━━ INPUT DATA ━━

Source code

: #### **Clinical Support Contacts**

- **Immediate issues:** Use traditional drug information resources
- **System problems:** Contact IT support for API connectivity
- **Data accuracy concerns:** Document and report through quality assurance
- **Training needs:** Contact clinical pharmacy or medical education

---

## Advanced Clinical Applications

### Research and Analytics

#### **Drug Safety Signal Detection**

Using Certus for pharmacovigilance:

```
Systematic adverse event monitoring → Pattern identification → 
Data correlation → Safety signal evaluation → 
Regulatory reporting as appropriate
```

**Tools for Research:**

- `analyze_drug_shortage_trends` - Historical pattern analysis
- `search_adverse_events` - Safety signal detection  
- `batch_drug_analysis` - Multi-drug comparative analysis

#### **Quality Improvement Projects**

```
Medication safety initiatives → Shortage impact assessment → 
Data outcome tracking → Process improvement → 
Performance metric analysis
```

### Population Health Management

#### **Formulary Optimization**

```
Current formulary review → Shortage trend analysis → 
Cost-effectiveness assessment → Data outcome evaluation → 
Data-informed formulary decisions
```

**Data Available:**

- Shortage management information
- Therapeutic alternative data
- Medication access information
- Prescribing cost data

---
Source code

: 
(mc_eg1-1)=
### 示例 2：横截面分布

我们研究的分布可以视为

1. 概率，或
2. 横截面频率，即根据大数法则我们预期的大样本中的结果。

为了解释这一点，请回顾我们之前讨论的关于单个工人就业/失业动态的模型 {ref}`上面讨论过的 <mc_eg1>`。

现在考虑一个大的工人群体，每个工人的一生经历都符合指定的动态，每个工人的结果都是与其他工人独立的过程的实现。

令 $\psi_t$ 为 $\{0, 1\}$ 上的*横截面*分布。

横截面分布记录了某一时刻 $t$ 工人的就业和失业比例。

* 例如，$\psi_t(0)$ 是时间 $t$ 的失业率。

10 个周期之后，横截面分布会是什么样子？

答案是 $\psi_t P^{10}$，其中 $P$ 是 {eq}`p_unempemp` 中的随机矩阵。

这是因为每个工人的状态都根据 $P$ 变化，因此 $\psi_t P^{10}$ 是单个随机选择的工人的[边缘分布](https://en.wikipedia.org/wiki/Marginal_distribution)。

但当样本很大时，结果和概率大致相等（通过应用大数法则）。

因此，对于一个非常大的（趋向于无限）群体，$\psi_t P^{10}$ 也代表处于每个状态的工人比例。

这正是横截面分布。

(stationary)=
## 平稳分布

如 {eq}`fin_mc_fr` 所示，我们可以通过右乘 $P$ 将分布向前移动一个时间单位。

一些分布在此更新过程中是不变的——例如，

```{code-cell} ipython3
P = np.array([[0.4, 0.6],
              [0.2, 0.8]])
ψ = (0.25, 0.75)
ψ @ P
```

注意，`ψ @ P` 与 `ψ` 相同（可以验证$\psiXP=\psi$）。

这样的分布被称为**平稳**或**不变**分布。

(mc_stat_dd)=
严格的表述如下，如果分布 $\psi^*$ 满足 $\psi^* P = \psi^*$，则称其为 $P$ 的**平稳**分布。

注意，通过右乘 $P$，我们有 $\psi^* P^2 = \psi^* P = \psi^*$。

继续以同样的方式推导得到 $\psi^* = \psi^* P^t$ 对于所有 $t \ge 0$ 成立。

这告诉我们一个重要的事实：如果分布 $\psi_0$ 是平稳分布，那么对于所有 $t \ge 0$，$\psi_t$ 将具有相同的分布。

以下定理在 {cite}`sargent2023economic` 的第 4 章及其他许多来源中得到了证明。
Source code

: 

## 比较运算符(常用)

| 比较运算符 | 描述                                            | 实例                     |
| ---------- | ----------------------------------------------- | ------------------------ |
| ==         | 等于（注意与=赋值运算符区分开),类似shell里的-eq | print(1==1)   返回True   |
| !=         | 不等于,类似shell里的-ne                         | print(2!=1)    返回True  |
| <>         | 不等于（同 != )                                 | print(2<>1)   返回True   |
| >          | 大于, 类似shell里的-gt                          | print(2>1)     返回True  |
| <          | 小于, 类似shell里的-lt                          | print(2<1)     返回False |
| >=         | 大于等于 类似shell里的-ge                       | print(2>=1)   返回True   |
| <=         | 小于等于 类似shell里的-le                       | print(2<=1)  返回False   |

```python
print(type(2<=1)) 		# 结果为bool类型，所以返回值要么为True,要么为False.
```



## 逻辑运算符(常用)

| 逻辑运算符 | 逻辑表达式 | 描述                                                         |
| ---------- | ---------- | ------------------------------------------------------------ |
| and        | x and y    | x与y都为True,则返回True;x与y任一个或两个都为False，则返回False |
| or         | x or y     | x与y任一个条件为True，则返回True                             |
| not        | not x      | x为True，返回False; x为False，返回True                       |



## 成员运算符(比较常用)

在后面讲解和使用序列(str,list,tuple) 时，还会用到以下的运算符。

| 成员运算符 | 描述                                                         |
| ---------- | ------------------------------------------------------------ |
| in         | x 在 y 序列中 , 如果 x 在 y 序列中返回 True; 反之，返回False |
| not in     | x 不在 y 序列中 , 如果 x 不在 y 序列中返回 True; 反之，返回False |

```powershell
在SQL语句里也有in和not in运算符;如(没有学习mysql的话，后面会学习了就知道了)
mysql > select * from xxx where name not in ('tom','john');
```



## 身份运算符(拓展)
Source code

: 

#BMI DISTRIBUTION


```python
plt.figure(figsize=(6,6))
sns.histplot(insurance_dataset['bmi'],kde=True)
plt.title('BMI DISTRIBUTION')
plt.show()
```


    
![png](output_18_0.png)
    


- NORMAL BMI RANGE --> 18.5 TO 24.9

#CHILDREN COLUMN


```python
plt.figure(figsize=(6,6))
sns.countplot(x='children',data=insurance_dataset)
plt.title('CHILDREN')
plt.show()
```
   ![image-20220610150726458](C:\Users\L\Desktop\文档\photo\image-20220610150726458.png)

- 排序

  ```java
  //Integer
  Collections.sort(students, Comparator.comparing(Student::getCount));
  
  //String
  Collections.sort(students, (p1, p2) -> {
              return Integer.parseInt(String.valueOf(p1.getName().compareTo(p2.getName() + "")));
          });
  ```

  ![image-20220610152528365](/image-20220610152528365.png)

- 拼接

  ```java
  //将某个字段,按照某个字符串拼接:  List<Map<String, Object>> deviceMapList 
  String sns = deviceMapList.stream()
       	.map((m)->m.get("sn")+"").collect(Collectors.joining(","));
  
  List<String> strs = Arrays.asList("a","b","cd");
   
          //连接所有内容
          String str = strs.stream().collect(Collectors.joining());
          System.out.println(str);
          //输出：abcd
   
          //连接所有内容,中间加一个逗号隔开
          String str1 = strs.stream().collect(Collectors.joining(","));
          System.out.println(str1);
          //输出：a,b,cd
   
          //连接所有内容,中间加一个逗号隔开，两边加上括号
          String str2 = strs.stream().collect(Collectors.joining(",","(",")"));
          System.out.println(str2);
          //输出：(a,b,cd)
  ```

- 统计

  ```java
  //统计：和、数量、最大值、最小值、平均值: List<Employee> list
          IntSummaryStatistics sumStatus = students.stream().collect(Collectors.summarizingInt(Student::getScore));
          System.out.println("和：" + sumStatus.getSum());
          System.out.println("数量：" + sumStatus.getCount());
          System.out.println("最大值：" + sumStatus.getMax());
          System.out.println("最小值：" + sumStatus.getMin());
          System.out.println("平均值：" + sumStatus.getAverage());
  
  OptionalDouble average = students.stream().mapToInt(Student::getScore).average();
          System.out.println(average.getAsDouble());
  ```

━━━

* YOUR INSTRUCTIONS *
Please output an exact copy of the lines above, from the opening line of the data down to the line that contains "- **Data accuracy".

* EXERCISE RESPONSE *
Source code

: #### **Clinical Support Contacts**

- **Immediate issues:** Use traditional drug information resources
- **System problems:** Contact IT support for API connectivity
- **Data accuracy concerns:** Document and report through quality assurance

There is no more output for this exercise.